→ PROBLEMS TO WORK ON:
**A.** Read the OpenAFS symlink crash post and decide whether each statement agrees with it: (i) the crash happened on a machine running RHEL4; (ii) the author posted to openafs-devel instead of opening a bug ticket; (iii) the symlink caching API was changed in 2006. For each, answer yes or no and quote the words of the post that settle it.
**B.** Summarize the OpenAFS symlink crash post in two sentences.
**C.** Write the next part of the OpenAFS symlink crash post, starting after its last line.

+++ SOURCE PASSAGE +++

[OpenAFS-devel] openafs can crash in linux symlink code on kernels prior to 2.6.13?(RT #56542)

Christopher Allen Wing wingc@engin.umich.edu
Fri, 16 Mar 2007 15:14:53 -0400 (EDT)


I opened up a bug ticket for this (RT #56542); I am sending it to 
openafs-devel because I'd appreciate some more eyes on this to confirm 
that my analysis is correct here.

----------------
We recently saw a kernel crash on a machine running RHEL4, which hit the 
following assert in (linux)/fs/namei.c:

 	void page_put_link(struct dentry *dentry, struct nameidata *nd)
 	{
 	if (!IS_ERR(nd_get_link(nd))) {
 		struct page *page;
 		page = find_get_page(dentry->d_inode->i_mapping, 0);
 		if (!page)
 			BUG();



I did some research and it appears that the symlink caching API was changed in 
the linux kernel source on August 20, 2005 via the following commits:

-	"Fix nasty ncpfs symlink handling bug."

+++ GIVEN DATA +++

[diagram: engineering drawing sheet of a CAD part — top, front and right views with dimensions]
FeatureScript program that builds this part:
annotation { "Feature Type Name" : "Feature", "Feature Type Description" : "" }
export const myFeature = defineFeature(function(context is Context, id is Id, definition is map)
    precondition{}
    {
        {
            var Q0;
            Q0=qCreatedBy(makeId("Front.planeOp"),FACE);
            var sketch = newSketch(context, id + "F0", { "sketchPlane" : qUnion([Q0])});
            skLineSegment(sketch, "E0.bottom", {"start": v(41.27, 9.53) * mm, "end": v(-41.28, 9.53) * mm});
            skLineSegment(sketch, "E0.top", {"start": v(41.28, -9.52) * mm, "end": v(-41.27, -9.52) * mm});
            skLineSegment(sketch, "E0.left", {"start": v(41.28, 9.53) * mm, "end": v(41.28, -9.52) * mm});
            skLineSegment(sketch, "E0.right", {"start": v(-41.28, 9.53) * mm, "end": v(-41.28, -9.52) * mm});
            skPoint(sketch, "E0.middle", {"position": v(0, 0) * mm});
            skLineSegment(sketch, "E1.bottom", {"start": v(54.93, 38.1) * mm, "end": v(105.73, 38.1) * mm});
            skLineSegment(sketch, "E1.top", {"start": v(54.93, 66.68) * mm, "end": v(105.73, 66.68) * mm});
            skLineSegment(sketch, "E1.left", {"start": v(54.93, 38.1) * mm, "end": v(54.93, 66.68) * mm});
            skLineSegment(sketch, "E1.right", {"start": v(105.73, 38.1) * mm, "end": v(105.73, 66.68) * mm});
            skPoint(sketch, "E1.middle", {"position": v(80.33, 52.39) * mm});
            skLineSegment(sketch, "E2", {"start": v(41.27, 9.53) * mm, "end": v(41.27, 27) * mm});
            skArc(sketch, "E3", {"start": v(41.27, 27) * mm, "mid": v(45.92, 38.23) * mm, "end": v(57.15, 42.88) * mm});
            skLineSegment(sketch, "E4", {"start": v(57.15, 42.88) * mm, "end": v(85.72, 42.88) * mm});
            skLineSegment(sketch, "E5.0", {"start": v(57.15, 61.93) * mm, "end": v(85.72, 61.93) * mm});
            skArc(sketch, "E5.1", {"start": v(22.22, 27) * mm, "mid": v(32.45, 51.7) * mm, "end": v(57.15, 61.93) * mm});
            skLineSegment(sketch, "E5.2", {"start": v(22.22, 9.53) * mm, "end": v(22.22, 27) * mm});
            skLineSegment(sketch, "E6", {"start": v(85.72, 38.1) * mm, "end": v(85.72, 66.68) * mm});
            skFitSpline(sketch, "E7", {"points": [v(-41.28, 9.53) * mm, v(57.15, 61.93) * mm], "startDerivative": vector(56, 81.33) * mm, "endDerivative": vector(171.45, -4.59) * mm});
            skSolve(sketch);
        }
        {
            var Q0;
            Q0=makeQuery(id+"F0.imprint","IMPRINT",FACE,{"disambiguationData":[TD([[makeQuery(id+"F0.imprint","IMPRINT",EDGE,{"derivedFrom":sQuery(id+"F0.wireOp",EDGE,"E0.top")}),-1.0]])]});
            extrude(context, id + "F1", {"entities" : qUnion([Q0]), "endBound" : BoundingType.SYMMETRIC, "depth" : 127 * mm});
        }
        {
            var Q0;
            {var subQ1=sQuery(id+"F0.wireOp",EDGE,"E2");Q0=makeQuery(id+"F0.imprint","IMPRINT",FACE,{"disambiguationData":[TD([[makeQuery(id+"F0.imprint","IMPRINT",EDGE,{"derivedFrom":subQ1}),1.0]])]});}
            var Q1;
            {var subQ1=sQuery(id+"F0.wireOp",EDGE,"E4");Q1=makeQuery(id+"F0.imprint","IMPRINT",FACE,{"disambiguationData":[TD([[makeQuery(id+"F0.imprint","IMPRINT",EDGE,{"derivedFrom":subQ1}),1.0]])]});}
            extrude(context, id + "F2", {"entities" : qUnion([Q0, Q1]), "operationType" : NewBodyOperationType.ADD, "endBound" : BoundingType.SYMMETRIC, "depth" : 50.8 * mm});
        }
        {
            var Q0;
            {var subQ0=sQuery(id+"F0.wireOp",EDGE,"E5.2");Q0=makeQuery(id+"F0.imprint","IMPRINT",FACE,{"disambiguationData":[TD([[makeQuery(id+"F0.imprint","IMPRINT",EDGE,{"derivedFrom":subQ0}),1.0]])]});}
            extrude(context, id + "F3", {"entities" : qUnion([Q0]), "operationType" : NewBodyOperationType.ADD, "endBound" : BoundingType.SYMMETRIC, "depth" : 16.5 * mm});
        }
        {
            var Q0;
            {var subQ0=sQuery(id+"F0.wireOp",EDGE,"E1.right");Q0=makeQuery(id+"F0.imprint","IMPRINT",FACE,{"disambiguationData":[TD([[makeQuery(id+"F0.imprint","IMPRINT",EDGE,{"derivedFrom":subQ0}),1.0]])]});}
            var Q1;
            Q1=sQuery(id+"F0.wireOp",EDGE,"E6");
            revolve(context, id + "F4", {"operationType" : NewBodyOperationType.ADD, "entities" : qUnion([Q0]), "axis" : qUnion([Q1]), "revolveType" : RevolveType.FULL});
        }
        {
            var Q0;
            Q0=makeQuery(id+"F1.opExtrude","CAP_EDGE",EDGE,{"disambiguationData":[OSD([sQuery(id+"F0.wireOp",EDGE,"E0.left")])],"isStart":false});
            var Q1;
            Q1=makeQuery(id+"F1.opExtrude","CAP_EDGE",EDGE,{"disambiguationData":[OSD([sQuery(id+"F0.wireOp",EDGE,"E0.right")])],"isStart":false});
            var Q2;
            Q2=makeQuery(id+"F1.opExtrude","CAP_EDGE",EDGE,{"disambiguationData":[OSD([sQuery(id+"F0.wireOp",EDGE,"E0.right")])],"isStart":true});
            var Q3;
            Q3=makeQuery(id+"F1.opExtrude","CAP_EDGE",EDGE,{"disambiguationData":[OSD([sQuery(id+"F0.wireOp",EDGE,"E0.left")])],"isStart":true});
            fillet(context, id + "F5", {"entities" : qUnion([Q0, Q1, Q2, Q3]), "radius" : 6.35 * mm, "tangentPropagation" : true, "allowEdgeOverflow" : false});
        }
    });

+++

→ TASK-BY-TASK RESULTS:
**A.**
(i) Yes: "We recently saw a kernel crash on a machine running RHEL4"
(ii) No: "I opened up a bug ticket for this (RT #56542); I am sending it to openafs-devel"
(iii) No: "the symlink caching API was changed in the linux kernel source on August 20, 2005"

**B.** The author opened bug ticket RT #56542 and also sent it to openafs-devel so that more people could confirm the analysis. A RHEL4 machine had a kernel crash at an assert in page_put_link in fs/namei.c, and the author's research indicates that the Linux symlink caching API was changed on August 20, 2005.

**C.**
 	Linus Torvalds [Sat, 20 Aug 2005 01:02:56 +0000 (18:02 -0700)]
see:
 	http://git.kernel.org/?p=linux/kernel/git/torvalds/linux-2.6.git;a=commit;h=cc314eef0128a807e50fa03baf2d0abc0647952c

-	"[PATCH] Fix up symlink function pointers"
 	author	Al Viro <viro@parcelfarce.linux.theplanet.co.uk>
 	Fri, 19 Aug 2005 23:17:39 +0000 (00:17 +0100)
 	committer	Linus Torvalds <torvalds@g5.osdl.org>
 	Sat, 20 Aug 2005 01:08:21 +0000 (18:08 -0700)
see:
 	http://git.kernel.org/?p=linux/kernel/git/torvalds/linux-2.6.git;a=commit;h=008b150a3c4d971cd65d02d107b8fcc860bc959c


My understanding of the discussion that preceded this change is that the 
symlink caching API in the linux kernel:

 	page_follow_link_light(), page_put_link(), page_readlink(), etc.

is unsafe for a network filesystem to use, prior to the above commits. Since 
OpenAFS uses this API, I believe that AFS is vulnerable to kernel crashes when 
running on kernels older than 2.6.13 (the first release incorporating the above 
changes).


I don't have a test case to reproduce the crash yet, but my understanding is 
that the kernel can crash while following symlinks during a path name lookup; 
it's possible for one thread to be following symlinks while another thread 
causes the file cache pages (which contain the symlink text) to be evicted from 
memory.  After the file cache pages are evicted, when the thread doing the 
symlink lookup calls page_put_link(), the BUG() will trigger.

Apparently, the symlink caching API was only suitable for local filesystems 
prior to the change that went into 2.6.13.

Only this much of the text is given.